Moscow. The Russian government is dictating which websites citizens may access and which they may not. To that end, the authorities are deploying sophisticated network filters that approve or block access to individual sites at the level of infrastructure. Unwanted websites are therefore no longer accessible within a given region via any local provider. The technology behind the system is familiar from other authoritarian states, including China and Iran, where the internet has long been reshaped into a form of national intranet. Russia appears to be pursuing the same objective. The government decides and controls what users are permitted to see.
In Moscow, the filters have recently entered a testing phase. Since 6 March, mobile internet in the capital has been intermittently disrupted. In recent days, residents of the city – home to around 13 million people – have at times been unable to pay bills, order a taxi or send messages to colleagues via mobile networks. The transition to the new system is complex and has required temporary shutdowns of network access. Some areas of the city remain offline.
A real dystopia
‘If you ask us how long these measures will remain in place, then for as long as new measures are required to ensure the security of our citizens,’ said Kremlin spokesman Dmitry Peskov. Citizens, he added, could be certain that safeguarding security remained the highest priority.

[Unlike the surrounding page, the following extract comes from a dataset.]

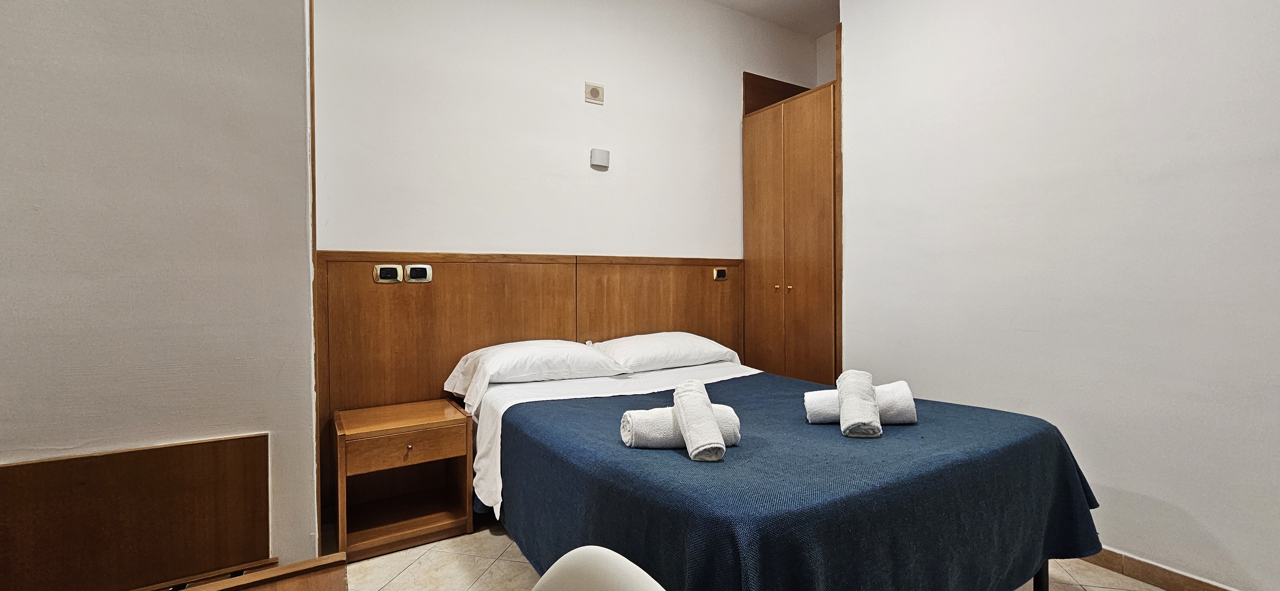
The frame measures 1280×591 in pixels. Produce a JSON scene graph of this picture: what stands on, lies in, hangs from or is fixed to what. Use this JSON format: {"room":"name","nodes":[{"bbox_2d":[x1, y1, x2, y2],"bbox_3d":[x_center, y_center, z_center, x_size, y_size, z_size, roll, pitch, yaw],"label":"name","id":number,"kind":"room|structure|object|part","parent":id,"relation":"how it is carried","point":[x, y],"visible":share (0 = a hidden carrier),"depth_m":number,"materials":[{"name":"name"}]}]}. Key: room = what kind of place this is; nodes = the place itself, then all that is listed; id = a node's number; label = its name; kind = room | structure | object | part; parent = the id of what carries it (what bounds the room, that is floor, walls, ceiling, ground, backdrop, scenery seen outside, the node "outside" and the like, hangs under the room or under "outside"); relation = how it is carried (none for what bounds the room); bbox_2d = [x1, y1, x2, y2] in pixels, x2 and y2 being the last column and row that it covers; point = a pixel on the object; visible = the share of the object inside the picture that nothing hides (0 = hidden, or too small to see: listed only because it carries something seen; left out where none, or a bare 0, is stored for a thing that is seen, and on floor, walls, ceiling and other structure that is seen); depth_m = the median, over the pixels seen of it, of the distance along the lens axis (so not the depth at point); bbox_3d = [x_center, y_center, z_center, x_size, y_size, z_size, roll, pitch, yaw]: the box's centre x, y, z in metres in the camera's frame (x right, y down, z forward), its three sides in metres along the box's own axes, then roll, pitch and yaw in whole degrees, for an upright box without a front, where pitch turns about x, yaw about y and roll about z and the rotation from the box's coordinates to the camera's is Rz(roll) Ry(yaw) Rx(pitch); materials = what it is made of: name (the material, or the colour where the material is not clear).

The English edition of El País remarked that the phrasing was worthy of a dystopian novel. The description is not misplaced. Residents of St Petersburg were also informed this week that mobile networks there would be shut down. The official explanation is that the measure is intended to protect against Ukrainian drone attacks, which are said to use mobile towers for navigation. The same justification has been cited for months across Russia in connection with network restrictions.

Behind the measures are tests designed to evaluate so-called ‘whitelist’ systems, which allow access exclusively to government-approved websites. Any site not included on the list becomes inaccessible. Once fully implemented, only pre-approved Russian platforms – including social media, news websites, marketplaces, taxi and delivery apps, telecommunications services and government portals – will remain available.
The intention is that these services will continue to function even when mobile internet is restricted. In this way, the authorities can limit network access at any time without significantly disrupting everyday life. What remains restricted at all times, however, is the ability to obtain information independently.
Foreign sites remain blocked
To be included on the whitelist, companies must meet strict requirements. These include routing all data traffic exclusively through Russian infrastructure. Servers must be operated domestically, and it must be ensured that users cannot conceal their IP addresses. Such a framework effectively excludes foreign platforms and imposes a monitoring obligation on any service seeking to remain accessible. The mobile network is being restructured first; fixed-line networks are expected to follow.
Russia has been rolling out the system region by region since at least last summer. It has drawn particular attention in Moscow, the country’s most internationally visible region, where foreign nationals are most likely to reside.
The authorities have not officially confirmed the expansion. There has been no formal statement from Roskomnadzor, the Ministry of Digital Development or any telecommunications operator. However, a source within the Ministry of Digital Development told the business daily RBC that the outages in Moscow are part of a test of the capability to block access to websites outside the ‘whitelist’. Similar tests have been under way in other regions for some time and have now reached the capital.